WORK TO BE COMPLETED: Please reproduce everything from the start of the items down to and including the line that contains "How we verify our reporting", leaving the pictures out of your answer.

DATA LISTING:
================================

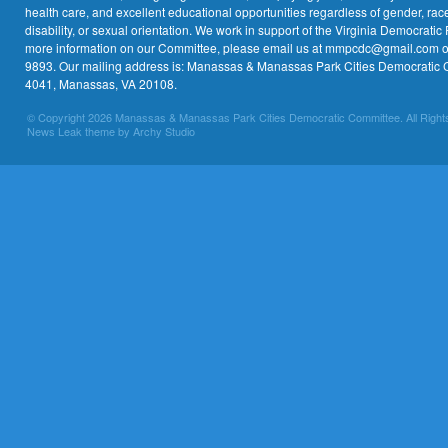
health care, and excellent educational opportunities regardless of gender, race,
disability, or sexual orientation. We work in support of the Virginia Democratic 
more information on our Committee, please email us at mmpcdc@gmail.com or 
9893. Our mailing address is: Manassas & Manassas Park Cities Democratic 
4041, Manassas, VA 20108.
© Copyright 2026 Manassas & Manassas Park Cities Democratic Committee. All Right
News Leak theme by Archy Studio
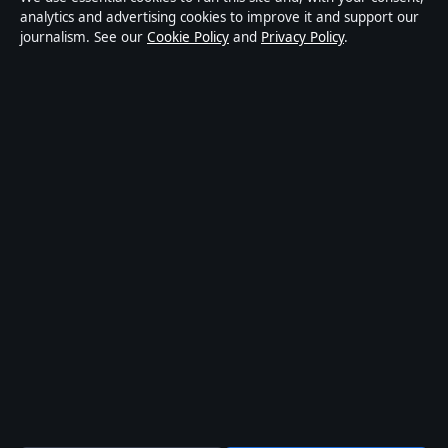
publisher covering politics, business, markets,
analytics and advertising cookies to improve it and support our
journalism. See our
Cookie Policy
and
Privacy Policy
.
technology and public-interest stories. Every article is
drafted by a named writer, reviewed by an editor and
fact-checked before publication.
Content is for general information only. General
enquiries:
info@mediagriduk.uk
. Corrections:
corrections@mediagriduk.uk
.
Publisher:
Sliema Media Limited, Malta ·
Responsible
Publisher:
Jonathan Pierce, Editor-in-Chief · Malta
Business Registry C 84217
© 2026 Media Grid UK · Sliema Media Limited ·
How we verify our reporting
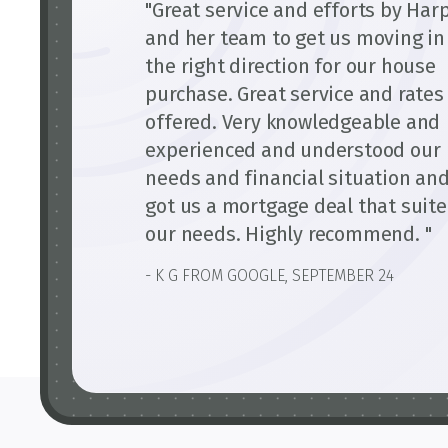
"Great service and efforts by Har
and her team to get us moving in
the right direction for our house
purchase. Great service and rates
offered. Very knowledgeable and
experienced and understood our
needs and financial situation an
got us a mortgage deal that suit
our needs. Highly recommend. "
- K G FROM GOOGLE, SEPTEMBER 24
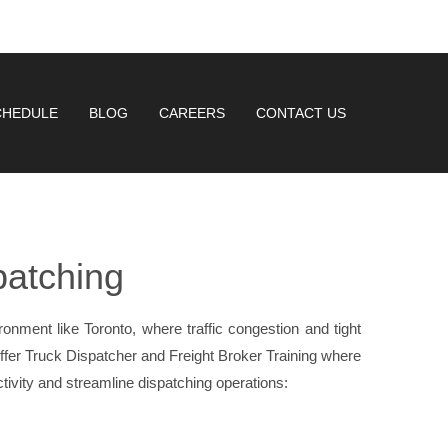
CHEDULE
BLOG
CAREERS
CONTACT US
patching
ironment like Toronto, where traffic congestion and tight
fer Truck Dispatcher and Freight Broker Training where
ctivity and streamline dispatching operations:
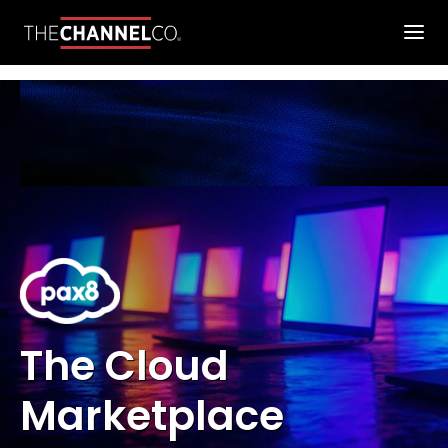
The Cloud
Marketplace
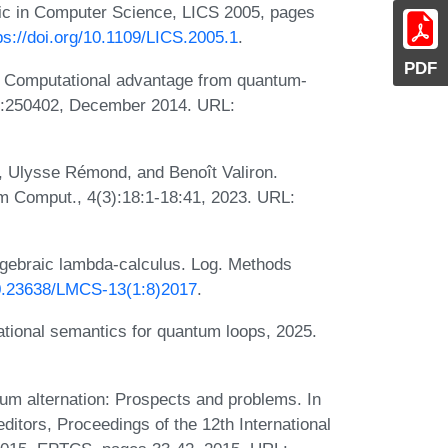
ic in Computer Science, LICS 2005, pages
ps://doi.org/10.1109/LICS.2005.1
.
PDF
. Computational advantage from quantum-
113:250402, December 2014. URL:
s, Ulysse Rémond, and Benoît Valiron.
 Comput., 4(3):18:1-18:41, 2023. URL:
algebraic lambda-calculus. Log. Methods
/10.23638/LMCS-13(1:8)2017
.
ational semantics for quantum loops, 2025.
 alternation: Prospects and problems. In
ditors, Proceedings of the 12th International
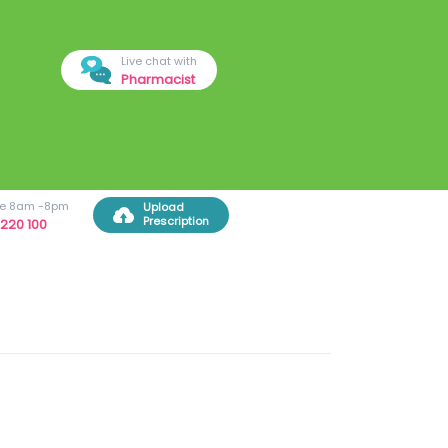
Live chat with
Pharmacist
ree 8am -8pm
Upload
Prescription
220 100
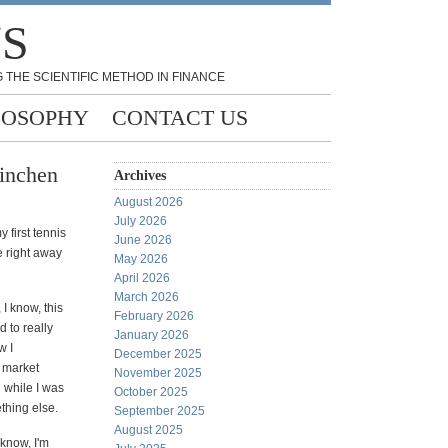
NS
 THE SCIENTIFIC METHOD IN FINANCE
LOSOPHY
CONTACT US
Linchen
Archives
August 2026
July 2026
y first tennis
June 2026
 right away
May 2026
April 2026
March 2026
 I know, this
February 2026
d to really
January 2026
w I
December 2025
 market
November 2025
 while I was
October 2025
thing else.
September 2025
August 2025
 know, I'm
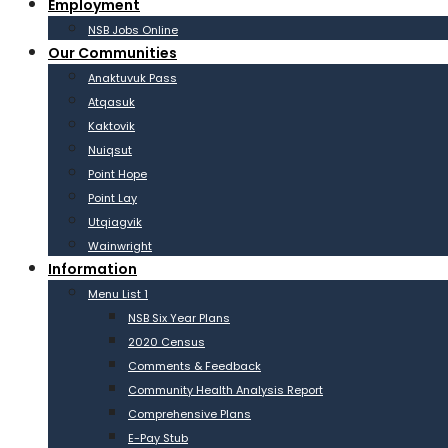
Employment
NSB Jobs Online
Our Communities
Anaktuvuk Pass
Atqasuk
Kaktovik
Nuiqsut
Point Hope
Point Lay
Utqiagvik
Wainwright
Information
Menu List 1
NSB Six Year Plans
2020 Census
Comments & Feedback
Community Health Analysis Report
Comprehensive Plans
E-Pay Stub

================================

RESULT:
health care, and excellent educational opportunities regardless of gender, race,
disability, or sexual orientation. We work in support of the Virginia Democratic 
more information on our Committee, please email us at mmpcdc@gmail.com or 
9893. Our mailing address is: Manassas & Manassas Park Cities Democratic 
4041, Manassas, VA 20108.
© Copyright 2026 Manassas & Manassas Park Cities Democratic Committee. All Right
News Leak theme by Archy Studio
publisher covering politics, business, markets,
analytics and advertising cookies to improve it and support our
journalism. See our
Cookie Policy
and
Privacy Policy
.
technology and public-interest stories. Every article is
drafted by a named writer, reviewed by an editor and
fact-checked before publication.
Content is for general information only. General
enquiries:
info@mediagriduk.uk
. Corrections:
corrections@mediagriduk.uk
.
Publisher:
Sliema Media Limited, Malta ·
Responsible
Publisher:
Jonathan Pierce, Editor-in-Chief · Malta
Business Registry C 84217
© 2026 Media Grid UK · Sliema Media Limited ·
How we verify our reporting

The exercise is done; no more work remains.